Neighbors

Only seventeen years before I was born, Dr. Martin Luther King, Jr. was shot and killed. Seventeen years – exactly half of my lifetime. Only twenty-one  years before I was born, the Jim Crow Laws, which enforced segregation, ended.  So the same time that passed between my birth and my first sip of sangria was all that separated my birth from a time when laws said that a black woman could not use a white library, that a black child could be rejected from a white school, that a black father couldn’t take his family to Sunday dinner at a white restaurant, and that a black grandparent could be turned away from a white hospital. A mere twenty-one years!

Yet, all my life I thought that it was so long ago. “That’s the way they used to do it, in the old days,” I thought, “Society has progressed so far!” But the past few years have taught me what a foolish thought that was. How could such fear and loathing and exploitation of the “other” disappear in less than a generation? How could I really believe that what happened a mere seventeen years before my birth was a distant memory? How could I think that in less time that it took me to reach drinking age, a massive country like the United States of America could come close to attaining Martin Luther King’s dream?

Instead, we have been living in a different kind of a dream world – one in which, on the surface, everyone is equal and racism is condemned, but underneath lurks a hatred for the “other” that was never extinguished.

More and more each day, I am ripped out of my dreamlike stupor and forced to face the reality that racism and prejudice thrives in America. I witness police engaging in racial profiling against my patients, watch news articles about innocent black children killed by police brutality, and hear my white brothers and sisters justifying the police officers and excusing away their evil deeds. I talk to friends who dedicate their lives to fighting discrimination and prejudice that cheats minority children out of their right to an education, their parents out of a job, their families out of a home, and I think, “How can this be?” I go to church and hear a sermon condemning sports players who kneel out of their love for a country that they see desecrating itself with hatred, and I burn with shame as I see the only black family in the sanctuary sitting a few pews in front of me. Later, when I look at the news, I am confronted by a tweet from the President of the United States which uses traditional Islamic attire to mock and condemn his political rivals. It is as if our failure to eradicate racial hatred wasn’t enough, so our country now accepts Islamophobia without blinking an eye.
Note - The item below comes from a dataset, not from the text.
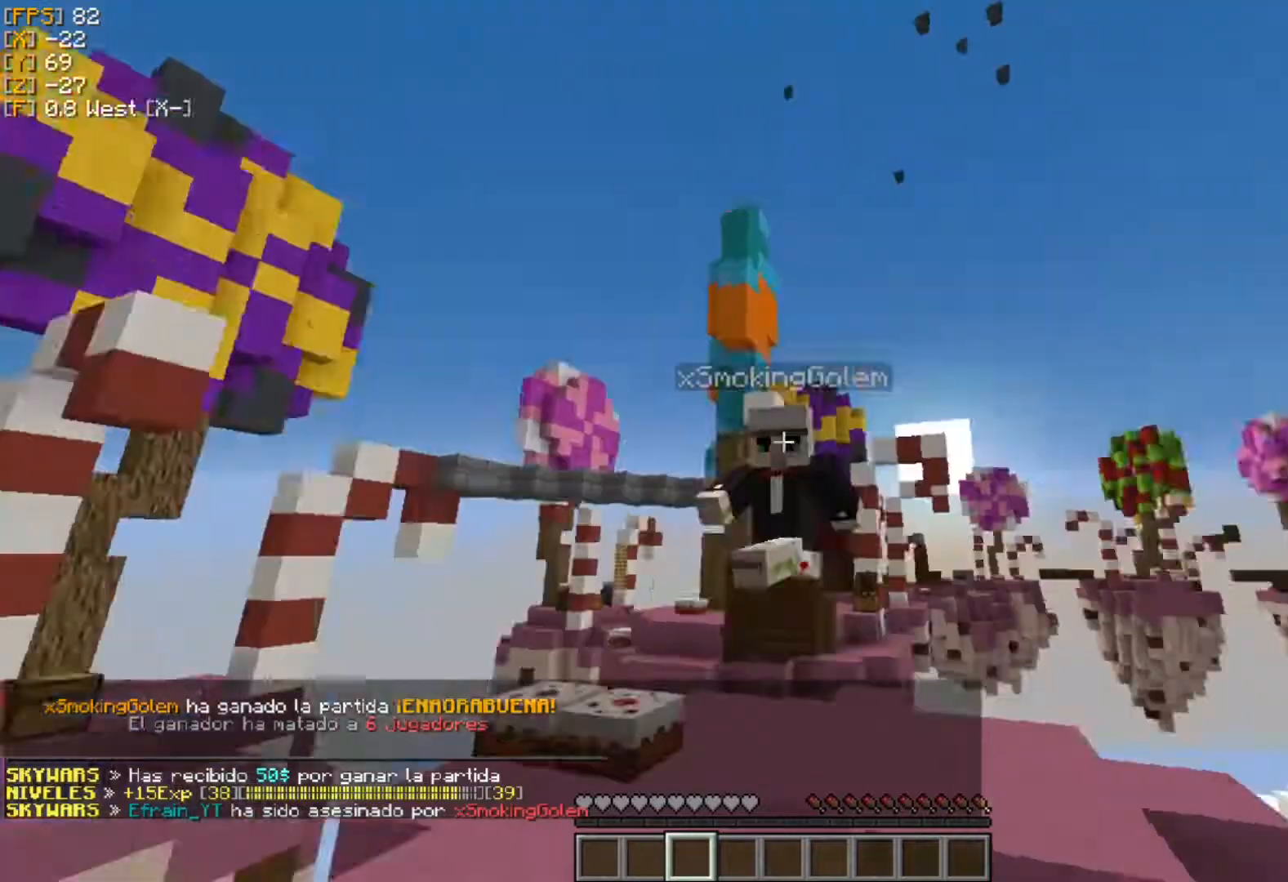
{"keys": [], "mouse": [], "events": [[178, "w", "up"]]}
It is painfully clear to me that, this America we have created is moving farther and farther away from the dream that I share with Dr. King. It is also clear to me that, just as Christians and Christian teachings were once at the forefront of the Abolition and Civil Rights movements, we need to lead America to a genuine realization of Dr. King’s dream. We must remember our Savior as he surprised a Samaritan woman by asking her for a drink (“For Jews do not associate with Samaritans.” John 4:9) and then offered her the gift of His salvation as freely as He offered it to His own disciples (John 4:1-42). We are obliged to respond in holy anger when our Christian brothers and sisters are abused because of the color of their skin – like Jesus clearing the temple of those who desecrated it, we must speak out against those who desecrate His living temples (Matthew 21:12-17). We need to read the passage of the Good Samaritan carefully, paying close attention to Jesus’ answer that a Samaritan, a member of a group that was rejected by the Jewish people in Jesus’ day, was the very neighbor who we are to love as ourselves (Luke 10:25-37). And as we reflect on these passages, we must realize that “…we are not satisfied and will not be satisfied until justice rolls down like water and righteousness like a mighty stream (Dr. Martin Luther King, Jr., August 28th, 1963). For this is the right and natural outpouring of our faith.

We cannot remain silent in the face of the hatred that is rearing up in our nation. There is no time for hesitation or indecision. “Now is the time to make justice a reality for all of God’s children (Dr. Martin Luther King, Jr., August 28th, 1963). We must raise our voices, together with Dr. King as we daily proclaim, “I have a dream!”